_GIVEN EXERCISE:_
Output each line of the material below as a JSON list of strings, one string per line, with blank lines left out.

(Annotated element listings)
* * *

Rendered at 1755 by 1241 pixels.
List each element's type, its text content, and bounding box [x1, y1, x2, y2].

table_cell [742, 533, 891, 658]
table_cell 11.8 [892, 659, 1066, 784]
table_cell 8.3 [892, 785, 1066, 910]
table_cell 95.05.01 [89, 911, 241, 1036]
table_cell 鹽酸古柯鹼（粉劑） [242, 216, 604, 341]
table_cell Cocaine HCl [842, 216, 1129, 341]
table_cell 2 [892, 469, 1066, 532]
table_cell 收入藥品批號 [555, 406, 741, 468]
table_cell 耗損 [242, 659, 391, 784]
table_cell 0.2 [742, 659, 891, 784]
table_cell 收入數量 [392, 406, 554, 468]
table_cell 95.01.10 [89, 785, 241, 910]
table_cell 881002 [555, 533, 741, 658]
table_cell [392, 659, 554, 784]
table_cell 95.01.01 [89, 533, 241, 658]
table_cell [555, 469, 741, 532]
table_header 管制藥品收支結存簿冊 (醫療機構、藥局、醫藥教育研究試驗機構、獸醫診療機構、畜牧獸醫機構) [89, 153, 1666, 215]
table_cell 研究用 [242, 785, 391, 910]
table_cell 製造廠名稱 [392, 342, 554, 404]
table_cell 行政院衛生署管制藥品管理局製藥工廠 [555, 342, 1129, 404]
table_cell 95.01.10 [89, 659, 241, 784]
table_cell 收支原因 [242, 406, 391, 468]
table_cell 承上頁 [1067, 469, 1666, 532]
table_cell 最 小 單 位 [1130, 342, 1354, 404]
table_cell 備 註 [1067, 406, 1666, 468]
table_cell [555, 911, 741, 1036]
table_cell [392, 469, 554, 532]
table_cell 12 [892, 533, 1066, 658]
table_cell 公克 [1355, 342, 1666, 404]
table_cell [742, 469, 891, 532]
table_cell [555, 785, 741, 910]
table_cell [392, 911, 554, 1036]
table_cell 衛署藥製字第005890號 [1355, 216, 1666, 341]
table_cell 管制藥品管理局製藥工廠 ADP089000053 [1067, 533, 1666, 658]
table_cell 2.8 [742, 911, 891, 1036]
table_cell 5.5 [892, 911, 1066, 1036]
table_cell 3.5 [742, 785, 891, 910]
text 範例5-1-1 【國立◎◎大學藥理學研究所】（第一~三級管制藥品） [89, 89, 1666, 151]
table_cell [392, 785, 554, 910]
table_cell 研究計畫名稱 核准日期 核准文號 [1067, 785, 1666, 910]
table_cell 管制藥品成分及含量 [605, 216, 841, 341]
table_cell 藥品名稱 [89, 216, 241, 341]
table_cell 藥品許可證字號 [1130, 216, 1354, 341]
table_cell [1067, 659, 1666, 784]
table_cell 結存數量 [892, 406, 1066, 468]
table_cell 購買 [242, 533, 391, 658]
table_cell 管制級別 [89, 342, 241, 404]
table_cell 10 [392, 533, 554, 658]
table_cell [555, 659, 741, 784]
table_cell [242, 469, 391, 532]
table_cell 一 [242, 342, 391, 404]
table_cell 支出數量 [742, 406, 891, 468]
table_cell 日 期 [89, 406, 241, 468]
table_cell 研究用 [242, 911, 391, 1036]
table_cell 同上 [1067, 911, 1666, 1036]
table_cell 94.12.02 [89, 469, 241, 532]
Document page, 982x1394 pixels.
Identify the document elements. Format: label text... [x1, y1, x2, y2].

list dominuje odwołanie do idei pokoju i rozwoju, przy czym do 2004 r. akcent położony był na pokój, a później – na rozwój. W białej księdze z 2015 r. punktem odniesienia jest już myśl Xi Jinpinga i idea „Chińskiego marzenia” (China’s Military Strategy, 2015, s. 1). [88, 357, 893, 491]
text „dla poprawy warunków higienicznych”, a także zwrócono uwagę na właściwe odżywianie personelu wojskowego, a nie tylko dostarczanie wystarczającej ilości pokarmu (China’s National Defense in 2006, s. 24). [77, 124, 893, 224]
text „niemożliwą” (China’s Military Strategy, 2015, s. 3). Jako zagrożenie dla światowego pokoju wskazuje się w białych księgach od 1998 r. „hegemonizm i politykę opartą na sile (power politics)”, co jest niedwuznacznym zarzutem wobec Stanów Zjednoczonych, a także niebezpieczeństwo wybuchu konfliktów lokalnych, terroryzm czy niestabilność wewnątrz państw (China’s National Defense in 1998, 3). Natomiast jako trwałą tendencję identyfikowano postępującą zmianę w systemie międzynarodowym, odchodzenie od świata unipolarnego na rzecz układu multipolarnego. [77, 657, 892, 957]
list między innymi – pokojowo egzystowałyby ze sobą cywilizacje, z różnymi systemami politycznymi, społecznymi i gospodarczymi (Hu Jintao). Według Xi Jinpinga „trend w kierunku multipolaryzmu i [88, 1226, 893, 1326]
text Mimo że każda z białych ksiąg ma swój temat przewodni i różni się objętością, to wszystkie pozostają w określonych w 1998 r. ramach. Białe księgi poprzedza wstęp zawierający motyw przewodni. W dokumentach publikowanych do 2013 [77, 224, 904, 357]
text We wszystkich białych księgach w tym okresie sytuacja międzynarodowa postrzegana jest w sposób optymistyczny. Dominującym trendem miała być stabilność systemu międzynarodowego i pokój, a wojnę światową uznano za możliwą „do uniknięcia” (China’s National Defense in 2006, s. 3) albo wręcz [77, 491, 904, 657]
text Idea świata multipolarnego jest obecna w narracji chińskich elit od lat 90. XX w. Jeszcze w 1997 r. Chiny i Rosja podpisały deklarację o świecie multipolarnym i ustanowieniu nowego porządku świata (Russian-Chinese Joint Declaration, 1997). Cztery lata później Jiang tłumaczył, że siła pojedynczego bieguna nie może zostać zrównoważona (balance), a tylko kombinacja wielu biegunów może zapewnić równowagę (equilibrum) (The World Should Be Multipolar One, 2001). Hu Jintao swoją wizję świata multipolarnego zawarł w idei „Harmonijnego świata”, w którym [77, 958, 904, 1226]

* * *

_WRITTEN RESPONSE:_
[
  "Rendered at 1755 by 1241 pixels.",
  "List each element's type, its text content, and bounding box [x1, y1, x2, y2].",
  "table_cell [742, 533, 891, 658]",
  "table_cell 11.8 [892, 659, 1066, 784]",
  "table_cell 8.3 [892, 785, 1066, 910]",
  "table_cell 95.05.01 [89, 911, 241, 1036]",
  "table_cell 鹽酸古柯鹼（粉劑） [242, 216, 604, 341]",
  "table_cell Cocaine HCl [842, 216, 1129, 341]",
  "table_cell 2 [892, 469, 1066, 532]",
  "table_cell 收入藥品批號 [555, 406, 741, 468]",
  "table_cell 耗損 [242, 659, 391, 784]",
  "table_cell 0.2 [742, 659, 891, 784]",
  "table_cell 收入數量 [392, 406, 554, 468]",
  "table_cell 95.01.10 [89, 785, 241, 910]",
  "table_cell 881002 [555, 533, 741, 658]",
  "table_cell [392, 659, 554, 784]",
  "table_cell 95.01.01 [89, 533, 241, 658]",
  "table_cell [555, 469, 741, 532]",
  "table_header 管制藥品收支結存簿冊 (醫療機構、藥局、醫藥教育研究試驗機構、獸醫診療機構、畜牧獸醫機構) [89, 153, 1666, 215]",
  "table_cell 研究用 [242, 785, 391, 910]",
  "table_cell 製造廠名稱 [392, 342, 554, 404]",
  "table_cell 行政院衛生署管制藥品管理局製藥工廠 [555, 342, 1129, 404]",
  "table_cell 95.01.10 [89, 659, 241, 784]",
  "table_cell 收支原因 [242, 406, 391, 468]",
  "table_cell 承上頁 [1067, 469, 1666, 532]",
  "table_cell 最 小 單 位 [1130, 342, 1354, 404]",
  "table_cell 備 註 [1067, 406, 1666, 468]",
  "table_cell [555, 911, 741, 1036]",
  "table_cell [392, 469, 554, 532]",
  "table_cell 12 [892, 533, 1066, 658]",
  "table_cell 公克 [1355, 342, 1666, 404]",
  "table_cell [742, 469, 891, 532]",
  "table_cell [555, 785, 741, 910]",
  "table_cell [392, 911, 554, 1036]",
  "table_cell 衛署藥製字第005890號 [1355, 216, 1666, 341]",
  "table_cell 管制藥品管理局製藥工廠 ADP089000053 [1067, 533, 1666, 658]",
  "table_cell 2.8 [742, 911, 891, 1036]",
  "table_cell 5.5 [892, 911, 1066, 1036]",
  "table_cell 3.5 [742, 785, 891, 910]",
  "text 範例5-1-1 【國立◎◎大學藥理學研究所】（第一~三級管制藥品） [89, 89, 1666, 151]",
  "table_cell [392, 785, 554, 910]",
  "table_cell 研究計畫名稱 核准日期 核准文號 [1067, 785, 1666, 910]",
  "table_cell 管制藥品成分及含量 [605, 216, 841, 341]",
  "table_cell 藥品名稱 [89, 216, 241, 341]",
  "table_cell 藥品許可證字號 [1130, 216, 1354, 341]",
  "table_cell [1067, 659, 1666, 784]",
  "table_cell 結存數量 [892, 406, 1066, 468]",
  "table_cell 購買 [242, 533, 391, 658]",
  "table_cell 管制級別 [89, 342, 241, 404]",
  "table_cell 10 [392, 533, 554, 658]",
  "table_cell [555, 659, 741, 784]",
  "table_cell [242, 469, 391, 532]",
  "table_cell 一 [242, 342, 391, 404]",
  "table_cell 支出數量 [742, 406, 891, 468]",
  "table_cell 日 期 [89, 406, 241, 468]",
  "table_cell 研究用 [242, 911, 391, 1036]",
  "table_cell 同上 [1067, 911, 1666, 1036]",
  "table_cell 94.12.02 [89, 469, 241, 532]",
  "Document page, 982x1394 pixels.",
  "Identify the document elements. Format: label text... [x1, y1, x2, y2].",
  "list dominuje odwołanie do idei pokoju i rozwoju, przy czym do 2004 r. akcent położony był na pokój, a później – na rozwój. W białej księdze z 2015 r. punktem odniesienia jest już myśl Xi Jinpinga i idea „Chińskiego marzenia” (China’s Military Strategy, 2015, s. 1). [88, 357, 893, 491]",
  "text „dla poprawy warunków higienicznych”, a także zwrócono uwagę na właściwe odżywianie personelu wojskowego, a nie tylko dostarczanie wystarczającej ilości pokarmu (China’s National Defense in 2006, s. 24). [77, 124, 893, 224]",
  "text „niemożliwą” (China’s Military Strategy, 2015, s. 3). Jako zagrożenie dla światowego pokoju wskazuje się w białych księgach od 1998 r. „hegemonizm i politykę opartą na sile (power politics)”, co jest niedwuznacznym zarzutem wobec Stanów Zjednoczonych, a także niebezpieczeństwo wybuchu konfliktów lokalnych, terroryzm czy niestabilność wewnątrz państw (China’s National Defense in 1998, 3). Natomiast jako trwałą tendencję identyfikowano postępującą zmianę w systemie międzynarodowym, odchodzenie od świata unipolarnego na rzecz układu multipolarnego. [77, 657, 892, 957]",
  "list między innymi – pokojowo egzystowałyby ze sobą cywilizacje, z różnymi systemami politycznymi, społecznymi i gospodarczymi (Hu Jintao). Według Xi Jinpinga „trend w kierunku multipolaryzmu i [88, 1226, 893, 1326]",
  "text Mimo że każda z białych ksiąg ma swój temat przewodni i różni się objętością, to wszystkie pozostają w określonych w 1998 r. ramach. Białe księgi poprzedza wstęp zawierający motyw przewodni. W dokumentach publikowanych do 2013 [77, 224, 904, 357]",
  "text We wszystkich białych księgach w tym okresie sytuacja międzynarodowa postrzegana jest w sposób optymistyczny. Dominującym trendem miała być stabilność systemu międzynarodowego i pokój, a wojnę światową uznano za możliwą „do uniknięcia” (China’s National Defense in 2006, s. 3) albo wręcz [77, 491, 904, 657]",
  "text Idea świata multipolarnego jest obecna w narracji chińskich elit od lat 90. XX w. Jeszcze w 1997 r. Chiny i Rosja podpisały deklarację o świecie multipolarnym i ustanowieniu nowego porządku świata (Russian-Chinese Joint Declaration, 1997). Cztery lata później Jiang tłumaczył, że siła pojedynczego bieguna nie może zostać zrównoważona (balance), a tylko kombinacja wielu biegunów może zapewnić równowagę (equilibrum) (The World Should Be Multipolar One, 2001). Hu Jintao swoją wizję świata multipolarnego zawarł w idei „Harmonijnego świata”, w którym [77, 958, 904, 1226]"
]